23 / 12 / 2024

Konut üretiminde balon yok!

Konut üretiminde balon yok!

Yeniçağ Gazetesi'nin yazarlarından Remzi Özdemir bugünkü yazısında konut üretiminde balon olmadığından bahsetti. İşte Remzi Özdemir'in o yazısı...



Temmuz ayında konut satışları bir önceki yılın Temmuz ayına göre yüzde 15,8 gerileyerek 81 bin 343 oldu.Bu rakamlara bakınca konut piyasasında bir gerileme açıkça görülüyor. Bu rakam konutta balon oluştu görüşünün tekrar gündeme gelmesine neden oldu. Peki konutta gerçekten balon var mı? Bu soruya daha geniş bakmak lazım. Balon fiyatta mı yoksa üretilen konut sayısında mı?

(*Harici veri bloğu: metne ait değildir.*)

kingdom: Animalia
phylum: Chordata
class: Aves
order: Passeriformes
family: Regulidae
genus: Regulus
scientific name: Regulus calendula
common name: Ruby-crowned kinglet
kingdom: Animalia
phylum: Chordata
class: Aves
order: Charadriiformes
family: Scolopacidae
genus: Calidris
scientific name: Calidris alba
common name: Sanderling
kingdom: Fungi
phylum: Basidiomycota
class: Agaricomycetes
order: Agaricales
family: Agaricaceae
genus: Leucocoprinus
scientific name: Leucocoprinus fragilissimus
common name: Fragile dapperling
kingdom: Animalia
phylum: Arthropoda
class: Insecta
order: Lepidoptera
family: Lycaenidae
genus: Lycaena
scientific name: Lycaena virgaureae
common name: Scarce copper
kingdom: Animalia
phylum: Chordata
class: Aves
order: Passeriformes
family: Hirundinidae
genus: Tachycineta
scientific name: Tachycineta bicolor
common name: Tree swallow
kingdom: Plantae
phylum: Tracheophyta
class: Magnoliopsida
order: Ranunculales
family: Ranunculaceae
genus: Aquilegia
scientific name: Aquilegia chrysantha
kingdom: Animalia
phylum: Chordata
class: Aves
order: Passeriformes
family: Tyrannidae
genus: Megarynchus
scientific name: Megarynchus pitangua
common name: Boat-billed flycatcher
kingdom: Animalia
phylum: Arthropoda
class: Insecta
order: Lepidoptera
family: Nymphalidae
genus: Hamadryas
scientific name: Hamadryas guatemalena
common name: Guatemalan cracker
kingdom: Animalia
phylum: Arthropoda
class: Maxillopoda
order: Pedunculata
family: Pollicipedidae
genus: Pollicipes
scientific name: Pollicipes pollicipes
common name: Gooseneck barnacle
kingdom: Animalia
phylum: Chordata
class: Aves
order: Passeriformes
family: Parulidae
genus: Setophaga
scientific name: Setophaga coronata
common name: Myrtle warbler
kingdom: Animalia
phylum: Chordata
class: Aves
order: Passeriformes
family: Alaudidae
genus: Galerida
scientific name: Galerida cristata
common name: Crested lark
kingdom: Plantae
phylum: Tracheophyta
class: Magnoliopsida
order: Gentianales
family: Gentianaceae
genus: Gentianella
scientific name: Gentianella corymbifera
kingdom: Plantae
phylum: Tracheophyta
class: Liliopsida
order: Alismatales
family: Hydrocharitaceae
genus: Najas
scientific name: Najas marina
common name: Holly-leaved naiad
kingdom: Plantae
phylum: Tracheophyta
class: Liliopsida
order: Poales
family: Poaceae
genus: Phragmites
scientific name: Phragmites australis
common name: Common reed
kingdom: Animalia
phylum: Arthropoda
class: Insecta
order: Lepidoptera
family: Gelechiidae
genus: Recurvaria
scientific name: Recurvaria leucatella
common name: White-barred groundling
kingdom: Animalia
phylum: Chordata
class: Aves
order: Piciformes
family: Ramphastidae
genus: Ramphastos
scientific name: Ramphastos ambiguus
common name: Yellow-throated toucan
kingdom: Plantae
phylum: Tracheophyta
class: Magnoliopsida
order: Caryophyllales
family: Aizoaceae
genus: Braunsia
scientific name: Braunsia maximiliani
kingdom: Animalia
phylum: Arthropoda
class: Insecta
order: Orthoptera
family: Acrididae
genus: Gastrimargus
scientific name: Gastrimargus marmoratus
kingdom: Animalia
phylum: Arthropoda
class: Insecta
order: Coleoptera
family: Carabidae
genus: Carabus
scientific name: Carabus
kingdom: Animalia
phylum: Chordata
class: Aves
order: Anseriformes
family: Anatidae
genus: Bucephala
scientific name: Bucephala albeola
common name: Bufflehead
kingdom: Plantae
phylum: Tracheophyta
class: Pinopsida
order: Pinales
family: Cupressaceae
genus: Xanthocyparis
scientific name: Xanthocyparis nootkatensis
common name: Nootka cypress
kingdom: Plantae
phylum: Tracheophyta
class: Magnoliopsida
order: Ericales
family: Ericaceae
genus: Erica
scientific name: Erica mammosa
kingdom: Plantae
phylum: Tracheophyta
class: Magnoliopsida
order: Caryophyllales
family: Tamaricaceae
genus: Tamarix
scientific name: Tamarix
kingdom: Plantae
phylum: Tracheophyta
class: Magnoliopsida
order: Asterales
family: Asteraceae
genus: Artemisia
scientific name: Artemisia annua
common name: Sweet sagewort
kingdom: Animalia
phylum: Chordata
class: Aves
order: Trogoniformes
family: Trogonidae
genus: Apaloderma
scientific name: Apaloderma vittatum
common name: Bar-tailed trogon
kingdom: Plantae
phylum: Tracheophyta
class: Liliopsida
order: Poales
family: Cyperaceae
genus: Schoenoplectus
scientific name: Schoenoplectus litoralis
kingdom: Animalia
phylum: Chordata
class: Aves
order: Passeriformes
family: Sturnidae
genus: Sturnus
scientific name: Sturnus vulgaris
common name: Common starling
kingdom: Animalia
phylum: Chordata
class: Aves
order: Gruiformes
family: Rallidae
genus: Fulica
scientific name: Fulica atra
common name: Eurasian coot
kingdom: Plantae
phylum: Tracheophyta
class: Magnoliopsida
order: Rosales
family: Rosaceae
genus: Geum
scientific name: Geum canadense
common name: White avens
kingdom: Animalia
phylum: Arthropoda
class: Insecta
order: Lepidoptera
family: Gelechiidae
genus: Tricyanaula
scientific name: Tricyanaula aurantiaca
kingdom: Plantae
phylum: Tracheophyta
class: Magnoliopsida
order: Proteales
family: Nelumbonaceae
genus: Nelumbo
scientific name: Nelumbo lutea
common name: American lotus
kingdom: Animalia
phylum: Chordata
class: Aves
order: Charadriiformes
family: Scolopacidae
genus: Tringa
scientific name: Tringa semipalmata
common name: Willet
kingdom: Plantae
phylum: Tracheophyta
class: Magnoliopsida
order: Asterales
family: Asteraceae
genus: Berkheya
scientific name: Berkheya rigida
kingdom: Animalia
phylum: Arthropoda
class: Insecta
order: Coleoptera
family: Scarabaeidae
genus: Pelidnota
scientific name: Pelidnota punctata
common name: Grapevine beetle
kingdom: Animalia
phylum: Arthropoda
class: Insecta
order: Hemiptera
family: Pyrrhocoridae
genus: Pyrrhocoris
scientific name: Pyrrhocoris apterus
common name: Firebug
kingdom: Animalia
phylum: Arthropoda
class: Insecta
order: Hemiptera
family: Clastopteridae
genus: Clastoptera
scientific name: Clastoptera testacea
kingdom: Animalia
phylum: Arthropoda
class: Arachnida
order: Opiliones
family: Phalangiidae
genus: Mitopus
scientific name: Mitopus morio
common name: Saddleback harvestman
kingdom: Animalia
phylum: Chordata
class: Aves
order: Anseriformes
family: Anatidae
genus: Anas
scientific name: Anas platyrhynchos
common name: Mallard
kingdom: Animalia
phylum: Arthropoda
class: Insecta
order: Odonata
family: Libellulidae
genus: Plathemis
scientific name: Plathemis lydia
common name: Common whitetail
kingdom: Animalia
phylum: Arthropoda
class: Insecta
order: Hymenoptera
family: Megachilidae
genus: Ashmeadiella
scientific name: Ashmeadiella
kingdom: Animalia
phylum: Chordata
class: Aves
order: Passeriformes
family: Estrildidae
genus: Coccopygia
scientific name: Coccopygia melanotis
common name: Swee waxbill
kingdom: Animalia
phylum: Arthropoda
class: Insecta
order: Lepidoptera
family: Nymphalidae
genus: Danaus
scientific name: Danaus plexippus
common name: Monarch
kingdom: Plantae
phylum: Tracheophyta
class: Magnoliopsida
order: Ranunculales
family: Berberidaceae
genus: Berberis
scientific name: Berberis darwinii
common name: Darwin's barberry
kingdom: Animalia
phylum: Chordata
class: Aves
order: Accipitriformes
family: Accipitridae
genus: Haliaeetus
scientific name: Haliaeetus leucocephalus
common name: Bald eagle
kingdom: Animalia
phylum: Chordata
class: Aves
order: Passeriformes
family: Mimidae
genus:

Türkiye'de 2005 yılından 2015 yılına kadar aralıksız olarak hem fiyat hem konut sayısı arttı.Özellikle İstanbul'da konut fiyatlarındaki artış dünya genelinde ilk sırada.Bu açıdan bakınca konut fiyatlarında bir balonun olduğu açıkça görülüyor.Konut fiyatlarında balon oluşmasının en büyük nedeni psikolojiktir.Ticari hayatta sık sık karşılaşılan bir durumdur. Mesela gıda ürünlerinde fiyat balonu. Bu millet tarlada 50 kuruş olan patatesin kilosunu 7 liraya aldı. Bugün patatesin yüzüne bakan yok. Her şeyin fiyatı manipüle edilebilinir. 


Nitekim Türkiye'de üretilen onca konuta rağmen fiyat artışının dünyada en fazla olması manipülasyondan başka bir şey değildir.Gelelim konut üretiminde balon var mı sorusuna.Konut sayısında balon olduğunu söylemek kesinlikle yanlış olur. Milyonlarca ailenin halen kiracı olduğunu düşününce konut ihtiyacı hep olacaktır.Konut piyasasında son 10 yılda şöyle bir gerçek var: 


Konutu ihtiyaç sahiplerinden çok, elinde parası olan ve yatırım düşüncesinde olanlar aldı. Bunun da bir başka nedeni para Türkiye'de belirli kesimin elinde. Yani gelir adaletsizliği halen devam ediyor.Banka kredisi ile konut sahibi olanlar yok değil. Bunların sayısı da bir hayli fazla. Ancak şu anda faizler istediği kadar düşsün konuta yeniden yönelme olamaz.Bunda en önemli etken fiyatlarda oluşan balondur. 200 bin liralık ev 400 bin lira olmuşsa siz faizi 1'in altına değil isterseniz 0.50'ye getirin yine hareket olmaz. Önce fiyatların makul seviyeye gelmesi lazım. Faiz oranı değil konutun fiyatı önemli.


Şöyle bir hesap yapalım:200 bin liraya bir ev alacaksınız. 100 bin liranız var ve geri kalan 100 bin lirayı kredi kullanacaksınız. 100 bin lira için bankadan 1.10 faiz ile 60 ay vade kredi alıyorsunuz. 100 bin lirayı bankaya 60 ay sonunda 137 bin 133 lira olarak geri ödüyorsunuz.Şimdi faizler düştü. 0.99'a. Aynı hesabı 0.99 ile yaptığımızda 60 ay sonunda 100 bin lirayı 133 bin 700 lira olarak geri ödeyecek. Yani sadece 3 bin lira fark ediyor. Oysa 1 yıl önce fiyatı 150 bin lira olan bir ev bugün 200 bin lira. Faiz düşüşünden elde edeceğiniz 3 bin lira için 50 bin lira fazla ödeyerek ev almak ne kadar mantıklı ki?


İşte bu nedenle düşen faize rağmen konut satışı artmadı. Fiyatlar ciddi anlamda düzeltme yapmadığı sürece de olmayacaktır.